* _Records_
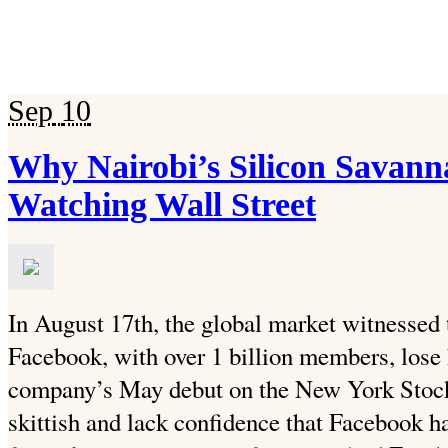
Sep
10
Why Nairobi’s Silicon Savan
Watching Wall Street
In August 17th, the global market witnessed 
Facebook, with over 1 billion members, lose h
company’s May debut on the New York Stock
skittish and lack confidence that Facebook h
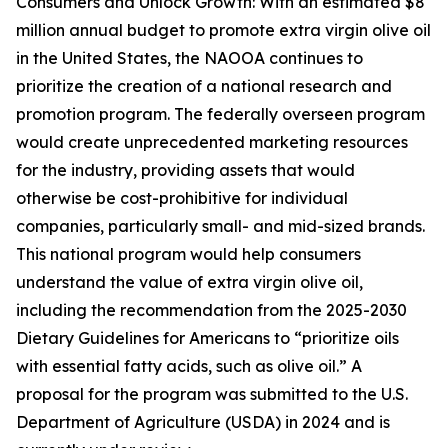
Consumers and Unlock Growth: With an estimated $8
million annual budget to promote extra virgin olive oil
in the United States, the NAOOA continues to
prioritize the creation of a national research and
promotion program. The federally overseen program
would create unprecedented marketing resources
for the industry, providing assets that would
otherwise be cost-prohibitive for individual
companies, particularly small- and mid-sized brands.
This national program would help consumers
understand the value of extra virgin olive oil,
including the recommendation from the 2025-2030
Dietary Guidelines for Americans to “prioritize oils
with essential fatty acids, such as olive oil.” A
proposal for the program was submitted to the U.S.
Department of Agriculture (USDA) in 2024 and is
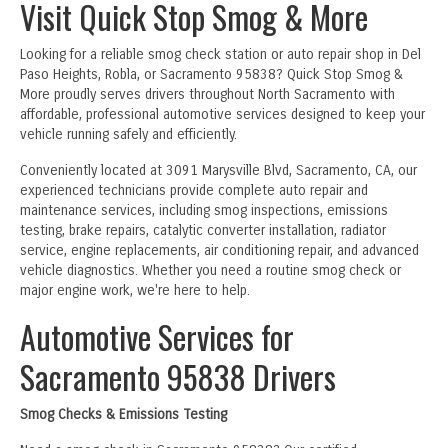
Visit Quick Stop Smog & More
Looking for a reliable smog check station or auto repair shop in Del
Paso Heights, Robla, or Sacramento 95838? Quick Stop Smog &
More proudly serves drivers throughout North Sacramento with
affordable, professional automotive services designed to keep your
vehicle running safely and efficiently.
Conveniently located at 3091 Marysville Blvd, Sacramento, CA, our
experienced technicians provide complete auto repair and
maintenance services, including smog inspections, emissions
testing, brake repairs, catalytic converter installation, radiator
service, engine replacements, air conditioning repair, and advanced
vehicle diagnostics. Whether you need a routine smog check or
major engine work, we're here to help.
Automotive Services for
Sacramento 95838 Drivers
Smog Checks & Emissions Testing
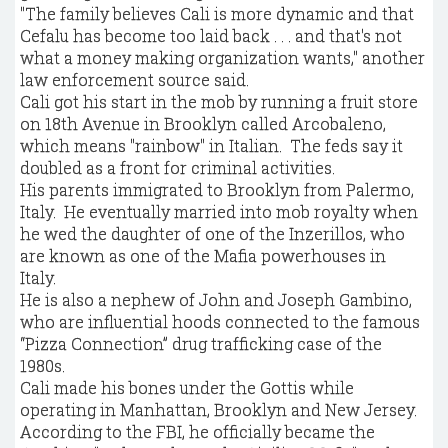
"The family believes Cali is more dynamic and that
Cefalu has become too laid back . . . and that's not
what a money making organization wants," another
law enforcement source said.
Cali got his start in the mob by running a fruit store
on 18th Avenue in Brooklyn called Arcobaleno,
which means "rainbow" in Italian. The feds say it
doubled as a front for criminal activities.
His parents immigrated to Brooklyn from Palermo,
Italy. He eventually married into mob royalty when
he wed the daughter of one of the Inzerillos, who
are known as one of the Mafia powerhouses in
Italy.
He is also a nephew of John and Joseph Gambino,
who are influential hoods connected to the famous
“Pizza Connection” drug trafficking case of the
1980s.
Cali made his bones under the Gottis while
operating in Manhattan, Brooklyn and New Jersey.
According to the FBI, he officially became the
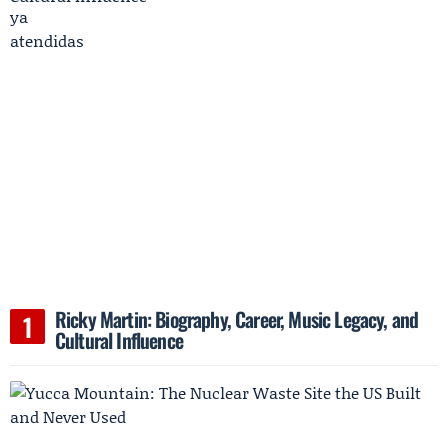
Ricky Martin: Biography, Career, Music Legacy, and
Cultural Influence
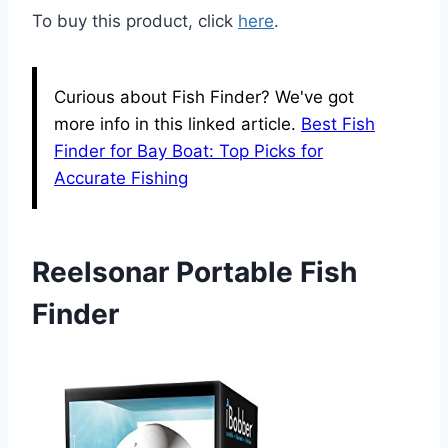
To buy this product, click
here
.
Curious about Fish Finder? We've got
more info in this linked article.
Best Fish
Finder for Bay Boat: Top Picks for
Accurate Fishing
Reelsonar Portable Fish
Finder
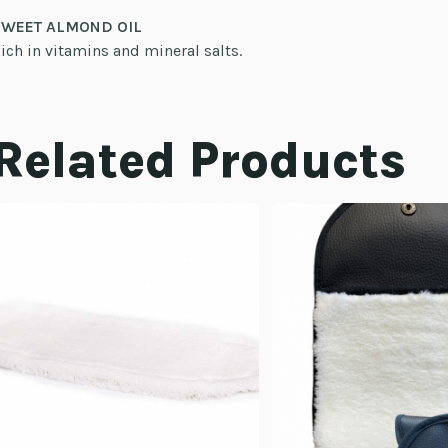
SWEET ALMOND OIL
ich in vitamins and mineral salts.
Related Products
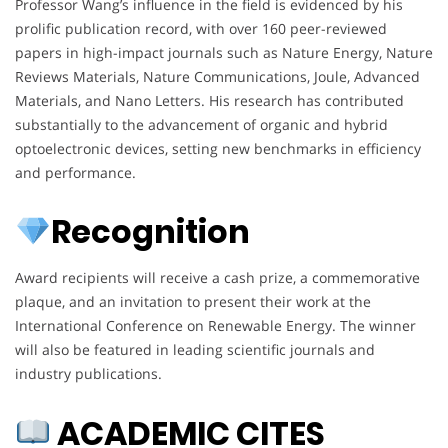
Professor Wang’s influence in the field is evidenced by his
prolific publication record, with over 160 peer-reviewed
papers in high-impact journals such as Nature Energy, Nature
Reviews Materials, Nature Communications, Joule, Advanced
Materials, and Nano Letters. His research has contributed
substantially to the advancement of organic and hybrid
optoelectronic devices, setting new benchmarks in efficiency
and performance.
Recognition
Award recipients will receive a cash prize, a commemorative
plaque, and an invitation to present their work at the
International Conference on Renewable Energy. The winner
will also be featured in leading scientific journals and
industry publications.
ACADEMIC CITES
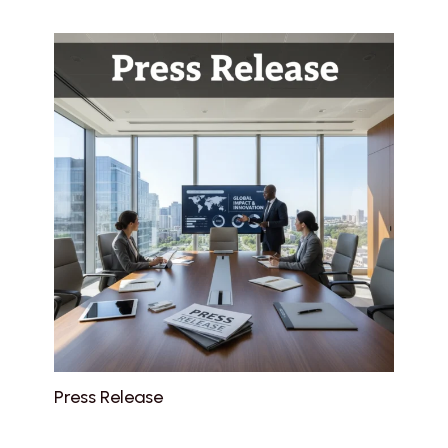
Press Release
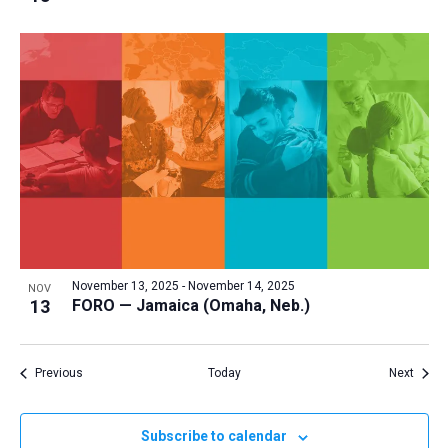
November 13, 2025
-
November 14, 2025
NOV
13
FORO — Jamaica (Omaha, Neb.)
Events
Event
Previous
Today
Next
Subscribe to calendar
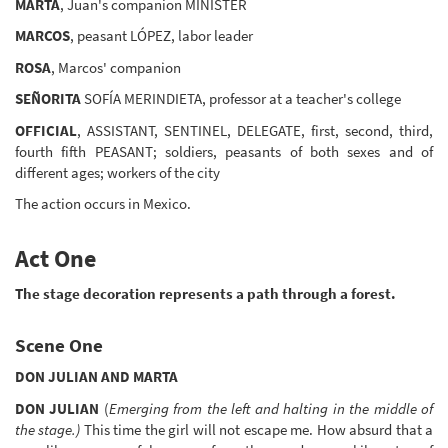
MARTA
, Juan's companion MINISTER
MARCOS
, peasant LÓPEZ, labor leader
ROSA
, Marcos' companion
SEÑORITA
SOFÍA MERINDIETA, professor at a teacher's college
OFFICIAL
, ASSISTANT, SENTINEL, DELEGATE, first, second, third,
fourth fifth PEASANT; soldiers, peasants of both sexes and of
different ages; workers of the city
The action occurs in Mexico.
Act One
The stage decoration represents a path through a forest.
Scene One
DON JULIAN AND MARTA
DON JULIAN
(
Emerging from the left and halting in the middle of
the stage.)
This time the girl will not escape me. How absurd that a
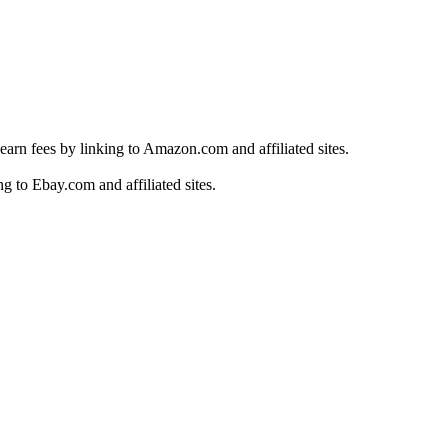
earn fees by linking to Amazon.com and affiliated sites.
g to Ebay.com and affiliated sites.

* _Goal of the exercise_
Rewrite the text of all the entries above as one numbered list with a line per item. Omit blank lines and the picture markers.

* _Output for this exercise_
1. Sep
2. 10
3. Why Nairobi’s Silicon Savan
4. Watching Wall Street
5. In August 17th, the global market witnessed 
6. Facebook, with over 1 billion members, lose h
7. company’s May debut on the New York Stock
8. skittish and lack confidence that Facebook h
9. Consumers and Unlock Growth: With an estimated $8
10. million annual budget to promote extra virgin olive oil
11. in the United States, the NAOOA continues to
12. prioritize the creation of a national research and
13. promotion program. The federally overseen program
14. would create unprecedented marketing resources
15. for the industry, providing assets that would
16. otherwise be cost-prohibitive for individual
17. companies, particularly small- and mid-sized brands.
18. This national program would help consumers
19. understand the value of extra virgin olive oil,
20. including the recommendation from the 2025-2030
21. Dietary Guidelines for Americans to “prioritize oils
22. with essential fatty acids, such as olive oil.” A
23. proposal for the program was submitted to the U.S.
24. Department of Agriculture (USDA) in 2024 and is
25. Visit Quick Stop Smog & More
26. Looking for a reliable smog check station or auto repair shop in Del
27. Paso Heights, Robla, or Sacramento 95838? Quick Stop Smog &
28. More proudly serves drivers throughout North Sacramento with
29. affordable, professional automotive services designed to keep your
30. vehicle running safely and efficiently.
31. Conveniently located at 3091 Marysville Blvd, Sacramento, CA, our
32. experienced technicians provide complete auto repair and
33. maintenance services, including smog inspections, emissions
34. testing, brake repairs, catalytic converter installation, radiator
35. service, engine replacements, air conditioning repair, and advanced
36. vehicle diagnostics. Whether you need a routine smog check or
37. major engine work, we're here to help.
38. Automotive Services for
39. Sacramento 95838 Drivers
40. Smog Checks & Emissions Testing
41. "The family believes Cali is more dynamic and that
42. Cefalu has become too laid back . . . and that's not
43. what a money making organization wants," another
44. law enforcement source said.
45. Cali got his start in the mob by running a fruit store
46. on 18th Avenue in Brooklyn called Arcobaleno,
47. which means "rainbow" in Italian. The feds say it
48. doubled as a front for criminal activities.
49. His parents immigrated to Brooklyn from Palermo,
50. Italy. He eventually married into mob royalty when
51. he wed the daughter of one of the Inzerillos, who
52. are known as one of the Mafia powerhouses in
53. Italy.
54. He is also a nephew of John and Joseph Gambino,
55. who are influential hoods connected to the famous
56. “Pizza Connection” drug trafficking case of the
57. 1980s.
58. Cali made his bones under the Gottis while
59. operating in Manhattan, Brooklyn and New Jersey.
60. According to the FBI, he officially became the
61. Ricky Martin: Biography, Career, Music Legacy, and
62. Cultural Influence
63. To buy this product, click
64. here
65. .
66. Curious about Fish Finder? We've got
67. more info in this linked article.
68. Best Fish
69. Finder for Bay Boat: Top Picks for
70. Accurate Fishing
71. Reelsonar Portable Fish
72. Finder
73. SWEET ALMOND OIL
74. ich in vitamins and mineral salts.
75. Related Products
76. Professor Wang’s influence in the field is evidenced by his
77. prolific publication record, with over 160 peer-reviewed
78. papers in high-impact journals such as Nature Energy, Nature
79. Reviews Materials, Nature Communications, Joule, Advanced
80. Materials, and Nano Letters. His research has contributed
81. substantially to the advancement of organic and hybrid
82. optoelectronic devices, setting new benchmarks in efficiency
83. and performance.
84. Recognition
85. Award recipients will receive a cash prize, a commemorative
86. plaque, and an invitation to present their work at the
87. International Conference on Renewable Energy. The winner
88. will also be featured in leading scientific journals and
89. industry publications.
90. ACADEMIC CITES
91. Press Release
92. November 13, 2025
93. -
94. November 14, 2025
95. NOV
96. 13
97. FORO — Jamaica (Omaha, Neb.)
98. Events
99. Event
100. Previous
101. Today
102. Next
103. Subscribe to calendar
104. MARTA
105. , Juan's companion MINISTER
106. MARCOS
107. , peasant LÓPEZ, labor leader
108. ROSA
109. , Marcos' companion
110. SEÑORITA
111. SOFÍA MERINDIETA, professor at a teacher's college
112. OFFICIAL
113. , ASSISTANT, SENTINEL, DELEGATE, first, second, third,
114. fourth fifth PEASANT; soldiers, peasants of both sexes and of
115. different ages; workers of the city
116. The action occurs in Mexico.
117. Act One
118. The stage decoration represents a path through a forest.
119. Scene One
120. DON JULIAN AND MARTA
121. DON JULIAN
122. (
123. Emerging from the left and halting in the middle of
124. the stage.)
125. This time the girl will not escape me. How absurd that a
126. earn fees by linking to Amazon.com and affiliated sites.
127. g to Ebay.com and affiliated sites.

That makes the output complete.